Saved entries:

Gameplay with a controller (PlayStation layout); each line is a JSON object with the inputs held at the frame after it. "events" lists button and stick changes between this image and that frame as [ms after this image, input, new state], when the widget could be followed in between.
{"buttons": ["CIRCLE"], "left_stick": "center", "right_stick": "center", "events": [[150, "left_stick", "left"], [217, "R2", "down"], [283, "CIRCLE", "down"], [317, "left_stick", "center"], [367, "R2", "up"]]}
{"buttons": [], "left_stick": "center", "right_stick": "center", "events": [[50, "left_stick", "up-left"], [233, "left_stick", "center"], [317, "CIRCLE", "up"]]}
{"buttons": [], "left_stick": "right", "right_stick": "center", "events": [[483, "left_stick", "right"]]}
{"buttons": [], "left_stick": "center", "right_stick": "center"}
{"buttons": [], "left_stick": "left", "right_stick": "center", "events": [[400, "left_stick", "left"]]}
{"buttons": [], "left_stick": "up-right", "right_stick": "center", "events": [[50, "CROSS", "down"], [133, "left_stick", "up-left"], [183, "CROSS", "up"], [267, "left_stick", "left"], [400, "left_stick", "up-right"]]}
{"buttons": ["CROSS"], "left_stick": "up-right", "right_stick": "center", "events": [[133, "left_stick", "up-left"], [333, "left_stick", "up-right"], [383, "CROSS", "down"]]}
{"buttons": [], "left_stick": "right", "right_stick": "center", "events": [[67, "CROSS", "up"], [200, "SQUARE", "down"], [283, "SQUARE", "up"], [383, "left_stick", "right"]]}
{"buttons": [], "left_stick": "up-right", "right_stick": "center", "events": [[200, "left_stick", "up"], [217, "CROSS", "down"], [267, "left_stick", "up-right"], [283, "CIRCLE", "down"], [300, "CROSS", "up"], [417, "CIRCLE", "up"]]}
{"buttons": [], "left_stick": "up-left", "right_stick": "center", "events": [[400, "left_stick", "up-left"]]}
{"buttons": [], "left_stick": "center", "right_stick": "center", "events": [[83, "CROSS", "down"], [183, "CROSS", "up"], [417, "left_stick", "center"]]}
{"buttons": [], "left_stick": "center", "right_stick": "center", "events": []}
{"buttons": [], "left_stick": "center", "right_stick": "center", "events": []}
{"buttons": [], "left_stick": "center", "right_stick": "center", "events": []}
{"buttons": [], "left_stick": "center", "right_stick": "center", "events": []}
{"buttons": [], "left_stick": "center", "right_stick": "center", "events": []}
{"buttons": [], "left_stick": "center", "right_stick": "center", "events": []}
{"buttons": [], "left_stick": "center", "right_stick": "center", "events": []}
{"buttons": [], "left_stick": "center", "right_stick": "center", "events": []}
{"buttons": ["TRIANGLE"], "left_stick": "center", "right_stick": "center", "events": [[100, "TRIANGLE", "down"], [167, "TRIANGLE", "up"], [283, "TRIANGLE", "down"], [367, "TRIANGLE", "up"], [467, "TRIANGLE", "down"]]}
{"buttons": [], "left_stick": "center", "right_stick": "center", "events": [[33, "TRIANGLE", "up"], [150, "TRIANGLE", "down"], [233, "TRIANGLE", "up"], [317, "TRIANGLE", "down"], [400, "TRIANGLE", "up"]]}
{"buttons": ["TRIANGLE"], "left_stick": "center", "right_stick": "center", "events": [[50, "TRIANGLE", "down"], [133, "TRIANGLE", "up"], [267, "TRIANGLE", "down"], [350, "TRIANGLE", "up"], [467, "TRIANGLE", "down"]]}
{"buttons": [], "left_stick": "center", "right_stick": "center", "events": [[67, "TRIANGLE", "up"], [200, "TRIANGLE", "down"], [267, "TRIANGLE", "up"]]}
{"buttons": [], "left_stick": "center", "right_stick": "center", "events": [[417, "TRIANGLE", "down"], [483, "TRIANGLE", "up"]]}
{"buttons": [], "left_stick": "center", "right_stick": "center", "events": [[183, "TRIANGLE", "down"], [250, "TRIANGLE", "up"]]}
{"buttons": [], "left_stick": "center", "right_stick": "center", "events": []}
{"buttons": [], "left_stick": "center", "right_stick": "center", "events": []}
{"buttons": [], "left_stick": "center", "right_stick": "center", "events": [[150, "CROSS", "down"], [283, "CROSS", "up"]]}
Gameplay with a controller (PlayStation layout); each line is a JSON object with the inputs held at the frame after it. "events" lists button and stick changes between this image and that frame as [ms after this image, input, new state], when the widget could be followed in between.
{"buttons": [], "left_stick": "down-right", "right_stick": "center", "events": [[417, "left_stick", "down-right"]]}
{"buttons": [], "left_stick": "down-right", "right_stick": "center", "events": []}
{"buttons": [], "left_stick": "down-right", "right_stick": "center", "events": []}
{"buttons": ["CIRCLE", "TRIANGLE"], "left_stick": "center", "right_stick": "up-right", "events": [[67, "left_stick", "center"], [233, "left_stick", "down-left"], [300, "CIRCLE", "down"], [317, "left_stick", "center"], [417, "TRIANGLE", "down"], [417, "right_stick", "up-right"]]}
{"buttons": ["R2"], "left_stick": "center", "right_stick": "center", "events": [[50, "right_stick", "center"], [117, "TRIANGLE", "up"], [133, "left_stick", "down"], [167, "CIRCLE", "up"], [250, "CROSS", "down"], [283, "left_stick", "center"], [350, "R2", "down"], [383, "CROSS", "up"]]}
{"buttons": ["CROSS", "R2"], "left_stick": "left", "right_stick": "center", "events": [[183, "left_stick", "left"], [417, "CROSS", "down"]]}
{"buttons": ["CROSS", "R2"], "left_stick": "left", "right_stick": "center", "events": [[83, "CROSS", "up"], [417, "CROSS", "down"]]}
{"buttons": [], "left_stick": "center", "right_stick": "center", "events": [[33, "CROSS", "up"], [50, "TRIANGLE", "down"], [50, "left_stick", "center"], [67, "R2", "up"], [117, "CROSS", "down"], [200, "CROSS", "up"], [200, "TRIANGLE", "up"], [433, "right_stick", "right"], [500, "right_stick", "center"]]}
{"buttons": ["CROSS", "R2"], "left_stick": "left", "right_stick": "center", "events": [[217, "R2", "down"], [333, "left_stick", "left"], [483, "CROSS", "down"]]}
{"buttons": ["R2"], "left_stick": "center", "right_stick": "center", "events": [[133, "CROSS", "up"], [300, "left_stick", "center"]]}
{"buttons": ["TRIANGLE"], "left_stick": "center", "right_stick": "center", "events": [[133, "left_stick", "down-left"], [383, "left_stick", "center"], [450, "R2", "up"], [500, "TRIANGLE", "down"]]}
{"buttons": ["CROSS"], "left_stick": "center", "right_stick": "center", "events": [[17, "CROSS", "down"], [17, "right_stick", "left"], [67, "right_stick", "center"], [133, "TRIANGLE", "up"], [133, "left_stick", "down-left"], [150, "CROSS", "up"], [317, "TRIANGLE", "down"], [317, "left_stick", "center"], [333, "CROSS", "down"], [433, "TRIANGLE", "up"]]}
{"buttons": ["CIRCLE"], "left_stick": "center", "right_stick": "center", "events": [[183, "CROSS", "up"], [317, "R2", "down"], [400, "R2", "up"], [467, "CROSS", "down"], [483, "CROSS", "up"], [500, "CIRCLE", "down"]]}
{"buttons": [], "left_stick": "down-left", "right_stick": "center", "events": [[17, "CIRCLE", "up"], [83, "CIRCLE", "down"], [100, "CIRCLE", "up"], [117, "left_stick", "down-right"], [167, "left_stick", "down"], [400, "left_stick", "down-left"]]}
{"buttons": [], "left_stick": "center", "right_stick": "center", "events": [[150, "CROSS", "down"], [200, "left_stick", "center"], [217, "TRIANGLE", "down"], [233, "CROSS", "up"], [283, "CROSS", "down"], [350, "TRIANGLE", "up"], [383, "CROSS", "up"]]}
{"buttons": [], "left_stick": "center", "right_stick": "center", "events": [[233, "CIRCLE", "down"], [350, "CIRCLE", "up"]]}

Problem> Including any blank lines, repeat the data exactly.

Solved problem>
Gameplay with a controller (PlayStation layout); each line is a JSON object with the inputs held at the frame after it. "events" lists button and stick changes between this image and that frame as [ms after this image, input, new state], when the widget could be followed in between.
{"buttons": ["CIRCLE"], "left_stick": "center", "right_stick": "center", "events": [[150, "left_stick", "left"], [217, "R2", "down"], [283, "CIRCLE", "down"], [317, "left_stick", "center"], [367, "R2", "up"]]}
{"buttons": [], "left_stick": "center", "right_stick": "center", "events": [[50, "left_stick", "up-left"], [233, "left_stick", "center"], [317, "CIRCLE", "up"]]}
{"buttons": [], "left_stick": "right", "right_stick": "center", "events": [[483, "left_stick", "right"]]}
{"buttons": [], "left_stick": "center", "right_stick": "center"}
{"buttons": [], "left_stick": "left", "right_stick": "center", "events": [[400, "left_stick", "left"]]}
{"buttons": [], "left_stick": "up-right", "right_stick": "center", "events": [[50, "CROSS", "down"], [133, "left_stick", "up-left"], [183, "CROSS", "up"], [267, "left_stick", "left"], [400, "left_stick", "up-right"]]}
{"buttons": ["CROSS"], "left_stick": "up-right", "right_stick": "center", "events": [[133, "left_stick", "up-left"], [333, "left_stick", "up-right"], [383, "CROSS", "down"]]}
{"buttons": [], "left_stick": "right", "right_stick": "center", "events": [[67, "CROSS", "up"], [200, "SQUARE", "down"], [283, "SQUARE", "up"], [383, "left_stick", "right"]]}
{"buttons": [], "left_stick": "up-right", "right_stick": "center", "events": [[200, "left_stick", "up"], [217, "CROSS", "down"], [267, "left_stick", "up-right"], [283, "CIRCLE", "down"], [300, "CROSS", "up"], [417, "CIRCLE", "up"]]}
{"buttons": [], "left_stick": "up-left", "right_stick": "center", "events": [[400, "left_stick", "up-left"]]}
{"buttons": [], "left_stick": "center", "right_stick": "center", "events": [[83, "CROSS", "down"], [183, "CROSS", "up"], [417, "left_stick", "center"]]}
{"buttons": [], "left_stick": "center", "right_stick": "center", "events": []}
{"buttons": [], "left_stick": "center", "right_stick": "center", "events": []}
{"buttons": [], "left_stick": "center", "right_stick": "center", "events": []}
{"buttons": [], "left_stick": "center", "right_stick": "center", "events": []}
{"buttons": [], "left_stick": "center", "right_stick": "center", "events": []}
{"buttons": [], "left_stick": "center", "right_stick": "center", "events": []}
{"buttons": [], "left_stick": "center", "right_stick": "center", "events": []}
{"buttons": [], "left_stick": "center", "right_stick": "center", "events": []}
{"buttons": ["TRIANGLE"], "left_stick": "center", "right_stick": "center", "events": [[100, "TRIANGLE", "down"], [167, "TRIANGLE", "up"], [283, "TRIANGLE", "down"], [367, "TRIANGLE", "up"], [467, "TRIANGLE", "down"]]}
{"buttons": [], "left_stick": "center", "right_stick": "center", "events": [[33, "TRIANGLE", "up"], [150, "TRIANGLE", "down"], [233, "TRIANGLE", "up"], [317, "TRIANGLE", "down"], [400, "TRIANGLE", "up"]]}
{"buttons": ["TRIANGLE"], "left_stick": "center", "right_stick": "center", "events": [[50, "TRIANGLE", "down"], [133, "TRIANGLE", "up"], [267, "TRIANGLE", "down"], [350, "TRIANGLE", "up"], [467, "TRIANGLE", "down"]]}
{"buttons": [], "left_stick": "center", "right_stick": "center", "events": [[67, "TRIANGLE", "up"], [200, "TRIANGLE", "down"], [267, "TRIANGLE", "up"]]}
{"buttons": [], "left_stick": "center", "right_stick": "center", "events": [[417, "TRIANGLE", "down"], [483, "TRIANGLE", "up"]]}
{"buttons": [], "left_stick": "center", "right_stick": "center", "events": [[183, "TRIANGLE", "down"], [250, "TRIANGLE", "up"]]}
{"buttons": [], "left_stick": "center", "right_stick": "center", "events": []}
{"buttons": [], "left_stick": "center", "right_stick": "center", "events": []}
{"buttons": [], "left_stick": "center", "right_stick": "center", "events": [[150, "CROSS", "down"], [283, "CROSS", "up"]]}
Gameplay with a controller (PlayStation layout); each line is a JSON object with the inputs held at the frame after it. "events" lists button and stick changes between this image and that frame as [ms after this image, input, new state], when the widget could be followed in between.
{"buttons": [], "left_stick": "down-right", "right_stick": "center", "events": [[417, "left_stick", "down-right"]]}
{"buttons": [], "left_stick": "down-right", "right_stick": "center", "events": []}
{"buttons": [], "left_stick": "down-right", "right_stick": "center", "events": []}
{"buttons": ["CIRCLE", "TRIANGLE"], "left_stick": "center", "right_stick": "up-right", "events": [[67, "left_stick", "center"], [233, "left_stick", "down-left"], [300, "CIRCLE", "down"], [317, "left_stick", "center"], [417, "TRIANGLE", "down"], [417, "right_stick", "up-right"]]}
{"buttons": ["R2"], "left_stick": "center", "right_stick": "center", "events": [[50, "right_stick", "center"], [117, "TRIANGLE", "up"], [133, "left_stick", "down"], [167, "CIRCLE", "up"], [250, "CROSS", "down"], [283, "left_stick", "center"], [350, "R2", "down"], [383, "CROSS", "up"]]}
{"buttons": ["CROSS", "R2"], "left_stick": "left", "right_stick": "center", "events": [[183, "left_stick", "left"], [417, "CROSS", "down"]]}
{"buttons": ["CROSS", "R2"], "left_stick": "left", "right_stick": "center", "events": [[83, "CROSS", "up"], [417, "CROSS", "down"]]}
{"buttons": [], "left_stick": "center", "right_stick": "center", "events": [[33, "CROSS", "up"], [50, "TRIANGLE", "down"], [50, "left_stick", "center"], [67, "R2", "up"], [117, "CROSS", "down"], [200, "CROSS", "up"], [200, "TRIANGLE", "up"], [433, "right_stick", "right"], [500, "right_stick", "center"]]}
{"buttons": ["CROSS", "R2"], "left_stick": "left", "right_stick": "center", "events": [[217, "R2", "down"], [333, "left_stick", "left"], [483, "CROSS", "down"]]}
{"buttons": ["R2"], "left_stick": "center", "right_stick": "center", "events": [[133, "CROSS", "up"], [300, "left_stick", "center"]]}
{"buttons": ["TRIANGLE"], "left_stick": "center", "right_stick": "center", "events": [[133, "left_stick", "down-left"], [383, "left_stick", "center"], [450, "R2", "up"], [500, "TRIANGLE", "down"]]}
{"buttons": ["CROSS"], "left_stick": "center", "right_stick": "center", "events": [[17, "CROSS", "down"], [17, "right_stick", "left"], [67, "right_stick", "center"], [133, "TRIANGLE", "up"], [133, "left_stick", "down-left"], [150, "CROSS", "up"], [317, "TRIANGLE", "down"], [317, "left_stick", "center"], [333, "CROSS", "down"], [433, "TRIANGLE", "up"]]}
{"buttons": ["CIRCLE"], "left_stick": "center", "right_stick": "center", "events": [[183, "CROSS", "up"], [317, "R2", "down"], [400, "R2", "up"], [467, "CROSS", "down"], [483, "CROSS", "up"], [500, "CIRCLE", "down"]]}
{"buttons": [], "left_stick": "down-left", "right_stick": "center", "events": [[17, "CIRCLE", "up"], [83, "CIRCLE", "down"], [100, "CIRCLE", "up"], [117, "left_stick", "down-right"], [167, "left_stick", "down"], [400, "left_stick", "down-left"]]}
{"buttons": [], "left_stick": "center", "right_stick": "center", "events": [[150, "CROSS", "down"], [200, "left_stick", "center"], [217, "TRIANGLE", "down"], [233, "CROSS", "up"], [283, "CROSS", "down"], [350, "TRIANGLE", "up"], [383, "CROSS", "up"]]}
{"buttons": [], "left_stick": "center", "right_stick": "center", "events": [[233, "CIRCLE", "down"], [350, "CIRCLE", "up"]]}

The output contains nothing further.